How fast (in rpm) must a centrifuge rotate if a particle 7.00 cm from the axis of rotation is to experience an acceleration of 125,000 g’s?

VIDEO TRANSCRIPT

This is Giancoli Answers with Mr. Dychko. We'll convert this 7 centimeter radius into meters, by multiplying by 1 meter for every 100 centimeters; centimeters cancel giving us 0.0700 meters. The acceleration, 125000 g's; we'll convert that into meters per seconds squared by multiplying by 9.8 meters per seconds squared for every g, and the g's cancel giving us 1.225 times 10 to the 6 meters per second squared; always have to convert our units into mks units— meters, kilograms or seconds— when working with our formulas. So centripetal acceleration is v squared over r and we'll solve for v by multiplying both sides by r and then taking the square root of both sides to get v is the square root of radius divided by, or radius times centripetal acceleration.

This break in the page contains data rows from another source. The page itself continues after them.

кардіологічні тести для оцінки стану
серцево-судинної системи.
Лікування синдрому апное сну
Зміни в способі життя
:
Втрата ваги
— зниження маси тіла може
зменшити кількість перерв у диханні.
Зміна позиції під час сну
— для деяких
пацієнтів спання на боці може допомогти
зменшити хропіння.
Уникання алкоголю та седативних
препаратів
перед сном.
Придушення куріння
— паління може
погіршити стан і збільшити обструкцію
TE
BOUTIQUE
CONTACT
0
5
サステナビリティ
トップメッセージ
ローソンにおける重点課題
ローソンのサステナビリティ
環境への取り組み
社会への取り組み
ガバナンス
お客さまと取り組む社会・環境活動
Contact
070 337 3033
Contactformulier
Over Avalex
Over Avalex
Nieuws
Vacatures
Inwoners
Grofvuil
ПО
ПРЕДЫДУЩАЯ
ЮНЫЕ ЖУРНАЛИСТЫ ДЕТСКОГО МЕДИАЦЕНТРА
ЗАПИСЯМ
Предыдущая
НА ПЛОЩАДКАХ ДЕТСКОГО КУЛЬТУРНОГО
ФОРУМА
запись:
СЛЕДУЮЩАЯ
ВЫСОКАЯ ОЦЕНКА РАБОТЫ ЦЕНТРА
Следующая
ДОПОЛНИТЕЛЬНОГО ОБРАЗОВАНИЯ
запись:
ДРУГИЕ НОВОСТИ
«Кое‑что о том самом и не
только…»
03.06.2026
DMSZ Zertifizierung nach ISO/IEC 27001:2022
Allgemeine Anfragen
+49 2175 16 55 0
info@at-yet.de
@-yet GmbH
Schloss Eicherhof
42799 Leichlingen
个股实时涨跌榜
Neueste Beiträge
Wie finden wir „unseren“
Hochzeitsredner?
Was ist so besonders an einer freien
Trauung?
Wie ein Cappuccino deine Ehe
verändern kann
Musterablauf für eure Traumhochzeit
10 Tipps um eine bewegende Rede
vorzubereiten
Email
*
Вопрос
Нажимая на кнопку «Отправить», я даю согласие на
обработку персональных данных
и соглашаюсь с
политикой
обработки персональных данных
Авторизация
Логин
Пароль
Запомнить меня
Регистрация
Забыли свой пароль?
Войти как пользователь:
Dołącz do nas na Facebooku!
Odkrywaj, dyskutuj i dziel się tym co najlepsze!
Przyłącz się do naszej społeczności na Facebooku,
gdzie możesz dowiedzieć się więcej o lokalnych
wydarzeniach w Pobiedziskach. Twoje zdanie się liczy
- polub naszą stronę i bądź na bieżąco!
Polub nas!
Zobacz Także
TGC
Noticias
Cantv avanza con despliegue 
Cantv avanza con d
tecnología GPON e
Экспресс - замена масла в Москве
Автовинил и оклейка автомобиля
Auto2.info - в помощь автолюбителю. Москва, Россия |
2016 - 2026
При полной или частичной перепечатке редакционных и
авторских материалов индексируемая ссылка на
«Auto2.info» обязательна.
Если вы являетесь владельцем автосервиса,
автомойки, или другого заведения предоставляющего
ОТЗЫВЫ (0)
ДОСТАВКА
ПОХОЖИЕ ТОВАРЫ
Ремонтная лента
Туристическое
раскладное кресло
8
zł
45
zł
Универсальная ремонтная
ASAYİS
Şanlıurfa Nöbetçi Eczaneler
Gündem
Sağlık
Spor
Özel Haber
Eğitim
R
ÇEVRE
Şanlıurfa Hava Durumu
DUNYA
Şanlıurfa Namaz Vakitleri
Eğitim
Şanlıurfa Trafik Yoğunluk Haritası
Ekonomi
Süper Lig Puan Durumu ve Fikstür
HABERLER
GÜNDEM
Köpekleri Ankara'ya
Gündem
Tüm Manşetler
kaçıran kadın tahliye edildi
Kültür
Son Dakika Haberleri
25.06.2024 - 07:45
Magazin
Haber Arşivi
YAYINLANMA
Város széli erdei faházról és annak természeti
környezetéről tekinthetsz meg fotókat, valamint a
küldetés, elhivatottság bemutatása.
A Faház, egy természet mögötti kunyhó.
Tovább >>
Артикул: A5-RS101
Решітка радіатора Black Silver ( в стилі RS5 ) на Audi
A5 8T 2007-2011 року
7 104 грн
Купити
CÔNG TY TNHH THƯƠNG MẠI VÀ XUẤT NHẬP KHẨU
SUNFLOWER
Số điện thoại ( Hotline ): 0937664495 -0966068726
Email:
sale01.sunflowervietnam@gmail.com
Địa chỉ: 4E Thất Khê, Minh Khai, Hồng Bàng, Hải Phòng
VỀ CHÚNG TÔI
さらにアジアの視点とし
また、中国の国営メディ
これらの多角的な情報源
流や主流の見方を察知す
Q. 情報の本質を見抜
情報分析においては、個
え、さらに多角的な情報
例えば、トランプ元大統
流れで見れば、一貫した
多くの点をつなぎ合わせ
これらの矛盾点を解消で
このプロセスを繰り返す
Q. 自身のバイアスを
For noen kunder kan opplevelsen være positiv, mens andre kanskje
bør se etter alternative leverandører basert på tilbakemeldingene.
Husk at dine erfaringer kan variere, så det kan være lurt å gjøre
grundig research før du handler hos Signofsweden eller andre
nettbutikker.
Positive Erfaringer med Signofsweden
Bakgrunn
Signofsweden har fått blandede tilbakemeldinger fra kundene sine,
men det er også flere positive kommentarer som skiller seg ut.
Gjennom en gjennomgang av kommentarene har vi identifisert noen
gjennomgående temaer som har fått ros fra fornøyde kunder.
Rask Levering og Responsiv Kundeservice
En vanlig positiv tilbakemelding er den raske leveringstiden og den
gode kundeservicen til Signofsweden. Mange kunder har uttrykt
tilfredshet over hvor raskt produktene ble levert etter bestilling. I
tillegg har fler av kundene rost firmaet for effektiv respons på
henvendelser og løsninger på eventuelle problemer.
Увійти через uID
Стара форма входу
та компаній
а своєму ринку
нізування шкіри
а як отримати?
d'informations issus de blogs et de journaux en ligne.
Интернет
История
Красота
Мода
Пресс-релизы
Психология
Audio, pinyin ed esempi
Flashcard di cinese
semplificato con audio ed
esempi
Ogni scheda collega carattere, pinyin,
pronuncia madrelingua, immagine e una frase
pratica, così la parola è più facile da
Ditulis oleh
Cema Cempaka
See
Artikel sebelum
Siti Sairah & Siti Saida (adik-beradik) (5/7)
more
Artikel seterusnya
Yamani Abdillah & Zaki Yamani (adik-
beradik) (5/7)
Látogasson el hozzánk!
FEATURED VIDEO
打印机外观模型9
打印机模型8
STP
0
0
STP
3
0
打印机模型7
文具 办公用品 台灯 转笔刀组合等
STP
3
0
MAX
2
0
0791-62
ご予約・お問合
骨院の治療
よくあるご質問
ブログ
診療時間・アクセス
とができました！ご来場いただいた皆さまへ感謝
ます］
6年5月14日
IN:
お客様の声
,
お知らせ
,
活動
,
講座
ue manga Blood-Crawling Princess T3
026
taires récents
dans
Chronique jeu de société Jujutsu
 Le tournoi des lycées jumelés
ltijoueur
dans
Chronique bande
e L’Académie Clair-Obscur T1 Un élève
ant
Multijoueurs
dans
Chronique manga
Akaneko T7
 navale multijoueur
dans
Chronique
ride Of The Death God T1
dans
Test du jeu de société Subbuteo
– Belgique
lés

So, that's square root of 0.07 times 1.225 times 10 to the 6 meters per second; I used the second function enter to get, or second function negative sign to get the answer from the previous line. So that's what's there. That's 1225000 meters per second there. So, we get 292.83 meters per second, which is not the answer because they want us to tell the answer in rpm, revolutions per minute. So, we'll multiply this speed by how many revolutions you get for every, you know, 2πr meters. Every time you travel one circumference, that's what 2πr is, the circumference of the circle, you get 1 single revolution. So you get 1 revolution for every 2πr meters. And then we'll get rid of the seconds at the bottom here and turn it into minutes by multiplying by 60 seconds per minute. So, we have 292.83 meters per second; the meters are canceling, top and bottom, and the seconds are canceling, giving us revolutions per minute, rpm, and 292.83 divided by 2 divided by π divided by 0.07 meter— radius—times by 60 and you get 3.99 times 10 to the 4 revolutions per minute, rpm.